The directory Program contains the codes solving different equations by using Montjoie library, whereas all the other directories are containing the library.

#### General structure of the code

The functions contained in directory Share and Algebra are independent and complete Seldon library. The functions and classes contained in Quadrature can be used if you need quadrature formulas over the unit interval, unit triangle, square, tetrahedron, symmetric pyramid, unit triangular prism, and unit cube. The classes contained in FiniteElement are defining the different finite elements available in the library. The base classes TriangleGeomReference, QuadrangleGeomReference, TetrahedronGeomReference, PyramidGeomReference, WedgeGeomReference and HexahedronGeomReference are actually used in class Mesh for handling high order curved mesh. If you wish to use only the mesh structure in Montjoie, you can include "MontjoieMesh.hxx" instead of "Montjoie.hxx".

The general functions for solving stationary equations are contained in Computation, Harmonic, Source and Output. The general functions for handling time-dependent problems (i.e. time-schemes and treatment of mass matrix) are contained in Instationary. Specific time-harmonic equations currently solved by Montjoie (Helmholtz, Maxwell, aeroacoustic and elastodynamic) are implemented in the directory Elliptic, where unsteady equations are implemented in the directory Hyperbolic. These specific equations are not included by default, but you include them if needed as it will be explained further.

In order to perform the solution of a partial differential equation with a finite element method, we need to know :

• The equation solved within its variational formulation. The way to describe an equation in Montjoie is detailed in the section devoted to solved equations. The files containing default equations solved in Montjoie are placed in directory src/Elliptic for time-harmonic and stationary equations (ultimately equations not depending on time), and in directory src/Hyperbolic for time-dependent equations. Usually the solution of a time-dependent problem relies on the description of the associated stationary problem (by replacing derivatives in time by coefficients). The solved equation constitutes a template parameter (often named TypeEquation) of fundamental classes EllipticProblem and HyperbolicProblem.
• The finite element used, i.e. quadrilateral with Gauss-Lobatto points, triangle with Lagrange interpolatory functions, tetrahedron with hierarchical functions, pyramid with hierarchical edge functions... All the finite element classes are contained in directory src/FiniteElement. The finite element constitutes a template parameter (often named TypeElement) of fundamental classes EllipticProblem and HyperbolicProblem.
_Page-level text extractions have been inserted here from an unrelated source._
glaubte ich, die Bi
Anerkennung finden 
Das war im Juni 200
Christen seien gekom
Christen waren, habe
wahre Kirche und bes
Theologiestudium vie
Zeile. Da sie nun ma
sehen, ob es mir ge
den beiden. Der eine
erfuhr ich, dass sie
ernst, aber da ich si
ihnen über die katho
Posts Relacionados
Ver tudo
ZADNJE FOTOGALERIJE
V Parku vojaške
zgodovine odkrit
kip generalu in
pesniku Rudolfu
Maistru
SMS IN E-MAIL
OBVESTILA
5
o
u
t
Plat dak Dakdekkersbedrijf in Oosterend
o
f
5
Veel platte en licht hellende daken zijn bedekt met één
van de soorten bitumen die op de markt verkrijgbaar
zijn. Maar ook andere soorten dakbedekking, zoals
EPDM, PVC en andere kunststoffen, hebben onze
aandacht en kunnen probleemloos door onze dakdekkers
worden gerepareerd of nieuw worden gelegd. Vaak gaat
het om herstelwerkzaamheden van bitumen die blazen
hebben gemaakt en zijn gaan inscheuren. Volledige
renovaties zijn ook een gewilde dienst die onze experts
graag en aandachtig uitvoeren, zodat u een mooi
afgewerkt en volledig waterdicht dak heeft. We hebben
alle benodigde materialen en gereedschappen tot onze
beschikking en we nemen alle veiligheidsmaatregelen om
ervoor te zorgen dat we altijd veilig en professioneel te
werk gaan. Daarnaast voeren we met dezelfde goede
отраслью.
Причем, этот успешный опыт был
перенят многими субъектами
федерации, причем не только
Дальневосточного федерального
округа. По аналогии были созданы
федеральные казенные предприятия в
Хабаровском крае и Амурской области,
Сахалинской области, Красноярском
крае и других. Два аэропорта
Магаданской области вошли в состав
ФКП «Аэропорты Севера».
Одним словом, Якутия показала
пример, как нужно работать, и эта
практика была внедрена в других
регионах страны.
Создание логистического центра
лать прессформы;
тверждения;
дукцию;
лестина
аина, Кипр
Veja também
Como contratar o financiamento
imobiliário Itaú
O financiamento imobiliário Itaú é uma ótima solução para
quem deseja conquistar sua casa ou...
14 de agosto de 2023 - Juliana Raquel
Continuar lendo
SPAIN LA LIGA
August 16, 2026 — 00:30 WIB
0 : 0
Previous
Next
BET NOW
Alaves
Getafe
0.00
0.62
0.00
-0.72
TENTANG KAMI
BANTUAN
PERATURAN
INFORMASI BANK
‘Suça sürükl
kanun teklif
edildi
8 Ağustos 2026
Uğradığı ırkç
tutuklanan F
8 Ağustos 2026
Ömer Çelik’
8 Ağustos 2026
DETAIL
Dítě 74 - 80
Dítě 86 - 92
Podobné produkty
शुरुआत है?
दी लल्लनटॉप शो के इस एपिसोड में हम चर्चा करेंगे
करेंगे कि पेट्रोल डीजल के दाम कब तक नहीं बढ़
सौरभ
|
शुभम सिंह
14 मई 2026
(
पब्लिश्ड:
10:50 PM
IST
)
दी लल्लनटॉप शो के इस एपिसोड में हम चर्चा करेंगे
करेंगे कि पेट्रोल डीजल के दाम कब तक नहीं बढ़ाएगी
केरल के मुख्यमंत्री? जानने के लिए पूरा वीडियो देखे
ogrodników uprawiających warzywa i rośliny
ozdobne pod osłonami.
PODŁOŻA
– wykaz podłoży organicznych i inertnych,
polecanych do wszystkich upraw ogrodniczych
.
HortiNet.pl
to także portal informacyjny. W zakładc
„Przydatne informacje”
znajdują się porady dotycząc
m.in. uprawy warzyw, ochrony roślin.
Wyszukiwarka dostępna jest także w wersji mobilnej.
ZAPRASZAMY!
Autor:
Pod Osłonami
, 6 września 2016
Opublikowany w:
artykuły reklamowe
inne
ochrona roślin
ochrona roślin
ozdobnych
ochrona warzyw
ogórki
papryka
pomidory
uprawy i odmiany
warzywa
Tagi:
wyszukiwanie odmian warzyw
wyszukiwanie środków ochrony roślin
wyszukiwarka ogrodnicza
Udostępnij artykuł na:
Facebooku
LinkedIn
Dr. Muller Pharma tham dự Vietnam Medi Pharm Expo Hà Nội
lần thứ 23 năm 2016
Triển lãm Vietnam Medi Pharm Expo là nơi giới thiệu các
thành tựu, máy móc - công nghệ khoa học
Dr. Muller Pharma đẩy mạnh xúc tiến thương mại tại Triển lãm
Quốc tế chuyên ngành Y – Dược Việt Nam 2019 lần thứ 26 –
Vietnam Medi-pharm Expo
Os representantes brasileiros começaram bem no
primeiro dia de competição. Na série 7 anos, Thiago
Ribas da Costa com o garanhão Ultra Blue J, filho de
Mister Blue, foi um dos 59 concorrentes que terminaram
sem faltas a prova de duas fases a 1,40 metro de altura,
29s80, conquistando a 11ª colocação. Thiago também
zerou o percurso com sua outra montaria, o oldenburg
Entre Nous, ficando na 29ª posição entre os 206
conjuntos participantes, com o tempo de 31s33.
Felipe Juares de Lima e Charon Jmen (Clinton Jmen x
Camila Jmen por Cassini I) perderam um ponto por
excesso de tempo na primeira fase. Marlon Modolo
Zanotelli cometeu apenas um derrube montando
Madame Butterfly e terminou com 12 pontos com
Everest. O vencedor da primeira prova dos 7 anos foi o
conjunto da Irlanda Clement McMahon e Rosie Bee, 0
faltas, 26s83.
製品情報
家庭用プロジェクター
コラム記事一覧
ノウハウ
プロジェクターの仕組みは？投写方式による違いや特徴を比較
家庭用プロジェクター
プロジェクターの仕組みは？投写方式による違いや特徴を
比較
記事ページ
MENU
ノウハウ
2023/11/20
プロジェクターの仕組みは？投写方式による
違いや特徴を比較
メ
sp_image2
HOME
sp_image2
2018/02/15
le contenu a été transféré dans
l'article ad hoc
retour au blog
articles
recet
Class EllipticProblem contains the mesh (attribute mesh), the finite element objects (accessed through GetReferenceElement method), the parameters of data file (for example, frequency, boundary conditions, name of outputfiles, etc), arrays containing geometric datas (like jacobian matrices on each element), and useful member functions (such as computing the finite element matrix, computing the right hand sides, writing solution in output files). So an object EllipticProblem contains all what is necessary to perform a computation. The inheritance diagramm of EllipticProblem is detailed below : In this diagram, we have shown the final class EllipticProblem for Helmholtz equation, a same kind of inheritance is achieved for other equations (Maxwell's equations, elastodynamics, aeroacoustics). The class HyperbolicProblem contains an object EllipticProblem (attribute var_harmonic), so that you have all what is needed for solving the associated stationary problem. The additional stuff in HyperbolicProblem comprises the treatment of mass matrices (since it has to be inverted for explicit schemes), and different time schemes (explicit, implicit, and local time-stepping). Again the diagram is made explicit for acoustic equation, but the same kind of diagram holds for other unsteady problems (time Maxwell's equations, aeroacoustics in time-domain, etc).